A 191 – LE COMMANDANT JULES DIACRE (1864 – 1903) UN HÉROS OUBLIÉ DU MÉKONG.

Comme l’abréviation le laissait supposer, il devait certainement s’agir d’un monument, mais j’étais curieux de savoir pourquoi il était situé à cet endroit, quelle était sa fonction précise et que signifiait le mot « Diacre ».

 

J’ai d’abord imaginé que c’était un édifice utilisé par un diacre local pour célébrer sur place des offices religieux. Mais cela semblait bien peu probable car le lieu n’a jamais été beaucoup peuplé et encore moins par des chrétiens. Puis, la majuscule à « Diacre » m’a mis sur la piste d’un nom de famille. Après des recherches dans les dossiers personnels des officiers de marine ayant servi au Laos et grâce au fichier des anciens élèves de l’Ecole navale, j’ai enfin trouvé l’explication à cette annotation mystérieuse : il s’agissait d’un monument funéraire érigé à la mémoire du capitaine de frégate Jules Diacre, chevalier de la Légion d’Honneur, disparu tragiquement le 6 août 1903 à l’âge de 39 ans lors du naufrage de sa pirogue dans le Hou Sadam, une des nombreuses passes parmi les rapides de Khone

 

Une victime de plus qui vient se rajouter à la longue liste des marins morts accidentellement dans le Mékong dans l’accomplissement de leur devoir !  En présentant cette courte biographie, je suis heureux de faire revivre le souvenir de ce brillant officier de marine tombé malheureusement dans l’oubli depuis longtemps.  Jules, Louis, Marie, Joseph Diacre est né le 10 mars 1864 à Chevilly (Loiret) où son père était instituteur. Il manifeste très tôt des goûts prononcés pour la marine et entre à l’Ecole navale en 1880. Dès sa sortie de l’école d’application en 1883, l’aspirant Diacre est envoyé au sein du corps expéditionnaire de Chine, à l’escadre d’Extrême-Orient commandée par l’amiral Courbet.

 

Il est embarqué à bord du Bayard puis rejoint l’équipage du cuirassé La Triomphante, sous les ordres du lieutenant de vaisseau Pierre Dehorter. Il participe à la guerre franco-chinoise (août 1884 – avril 1885) en particulier aux combats de Fou-Tchéou (23 août 1884) et de la rivière Min (26-29 août 1884), à l’attaque de Formose et à la prise de Keelung (1er octobre 1884). Le 8 octobre 1884 il est grièvement blessé au bras lors de la bataille de Tamsui où il se distingue par son courage en protégeant, malgré sa blessure et le feu nourri des Chinois en supériorité numérique, la retraite de ses camarades et du commandant Dehorter, mortellement touché.

 

La bataille de Tamsui (8 octobre 1884) :

 

A 191 – LE COMMANDANT JULES DIACRE (1864 – 1903) UN HÉROS OUBLIÉ DU MÉKONG.

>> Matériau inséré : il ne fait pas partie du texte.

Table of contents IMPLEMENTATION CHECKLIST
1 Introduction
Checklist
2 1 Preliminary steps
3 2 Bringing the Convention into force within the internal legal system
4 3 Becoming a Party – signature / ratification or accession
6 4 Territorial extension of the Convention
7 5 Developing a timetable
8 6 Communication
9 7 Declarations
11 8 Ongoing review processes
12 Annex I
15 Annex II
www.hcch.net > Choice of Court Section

Les navires français bombardent Tamsui (de gauche à droite : Vipère, La Triomphante, d’Estaing, La Galissonnière) :

A 191 – LE COMMANDANT JULES DIACRE (1864 – 1903) UN HÉROS OUBLIÉ DU MÉKONG.

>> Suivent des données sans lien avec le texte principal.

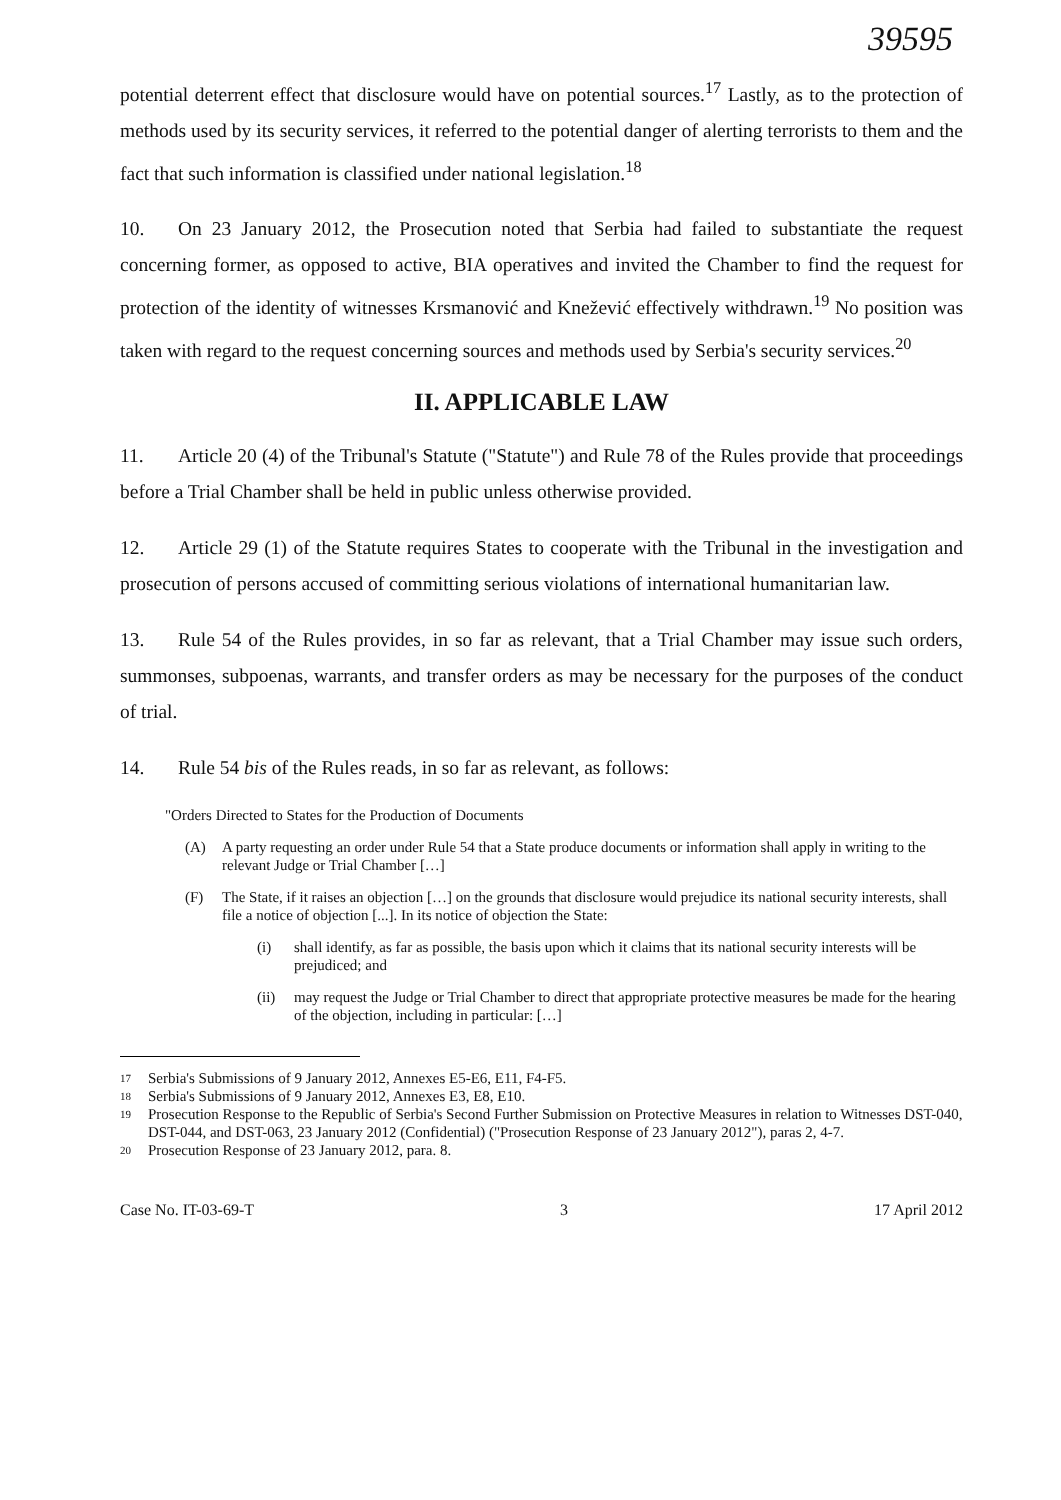39595
potential deterrent effect that disclosure would have on potential sources.<sup>17</sup> Lastly, as to the protection of methods used by its security services, it referred to the potential danger of alerting terrorists to them and the fact that such information is classified under national legislation.<sup>18</sup>
10. On 23 January 2012, the Prosecution noted that Serbia had failed to substantiate the request concerning former, as opposed to active, BIA operatives and invited the Chamber to find the request for protection of the identity of witnesses Krsmanović and Knežević effectively withdrawn.<sup>19</sup> No position was taken with regard to the request concerning sources and methods used by Serbia's security services.<sup>20</sup>
II. APPLICABLE LAW
11. Article 20 (4) of the Tribunal's Statute ("Statute") and Rule 78 of the Rules provide that proceedings before a Trial Chamber shall be held in public unless otherwise provided.
12. Article 29 (1) of the Statute requires States to cooperate with the Tribunal in the investigation and prosecution of persons accused of committing serious violations of international humanitarian law.
13. Rule 54 of the Rules provides, in so far as relevant, that a Trial Chamber may issue such orders, summonses, subpoenas, warrants, and transfer orders as may be necessary for the purposes of the conduct of trial.
14. Rule 54 bis of the Rules reads, in so far as relevant, as follows:
"Orders Directed to States for the Production of Documents
(A) A party requesting an order under Rule 54 that a State produce documents or information shall apply in writing to the relevant Judge or Trial Chamber […]
(F) The State, if it raises an objection […] on the grounds that disclosure would prejudice its national security interests, shall file a notice of objection [...]. In its notice of objection the State:
(i) shall identify, as far as possible, the basis upon which it claims that its national security interests will be prejudiced; and
(ii) may request the Judge or Trial Chamber to direct that appropriate protective measures be made for the hearing of the objection, including in particular: […]
17 Serbia's Submissions of 9 January 2012, Annexes E5-E6, E11, F4-F5.
18 Serbia's Submissions of 9 January 2012, Annexes E3, E8, E10.
19 Prosecution Response to the Republic of Serbia's Second Further Submission on Protective Measures in relation to Witnesses DST-040, DST-044, and DST-063, 23 January 2012 (Confidential) ("Prosecution Response of 23 January 2012"), paras 2, 4-7.
20 Prosecution Response of 23 January 2012, para. 8.
Case No. IT-03-69-T 3 17 April 2012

Gravure du lieutenant de vaisseau Pierre Dehorter :

A 191 – LE COMMANDANT JULES DIACRE (1864 – 1903) UN HÉROS OUBLIÉ DU MÉKONG.

Il est décoré pour cet acte de bravoure à l’âge de vingt ans, avant d’être promu enseigne de vaisseau le 10 décembre 1884. Il conservera de la grave blessure contractée à Tamsui (son bras droit a été traversé par une balle) une certaine faiblesse au niveau du membre qui le fera souffrir toute sa vie et lui sera probablement fatale lors de l’accident du Mékong.

 

En 1886 Diacre est affecté à la division navale de l’Océan Indien à bord du croiseur Limier qui participe à la campagne de Madagascar. Le 25 août 1889, il est promu lieutenant de vaisseau et part rejoindre à nouveau l’escadre de Chine, à bord de La Triomphante. De retour en France, il suit la formation de torpilleur à l’Ecole des torpilles dont il ressort officier breveté en 1896, commandant le Torpilleur 97 de la Défense Mobile de la Corse. Le 11 juillet 1896, il est nommé chevalier de la Légion d’Honneur.

 

Brevet de Chevalier de la Légion d’Honneur de Jules Diacre :

 

A 191 – LE COMMANDANT JULES DIACRE (1864 – 1903) UN HÉROS OUBLIÉ DU MÉKONG.

En 1898 il est attaché au ministère de la Marine à Paris, à la 4ème section de l’Etat-major général.

 

Le 6 juin 1899 il quitte la France pour prendre le commandement de l’aviso La Caravane, un transport de munitions de 3ème classe faisant partie de l’escadre d’Extrême-Orient

 

La Caravane au mouillage de Shan-Hai-Kouan (photographie prise 10 jours avant l’abordage) :

A 191 – LE COMMANDANT JULES DIACRE (1864 – 1903) UN HÉROS OUBLIÉ DU MÉKONG.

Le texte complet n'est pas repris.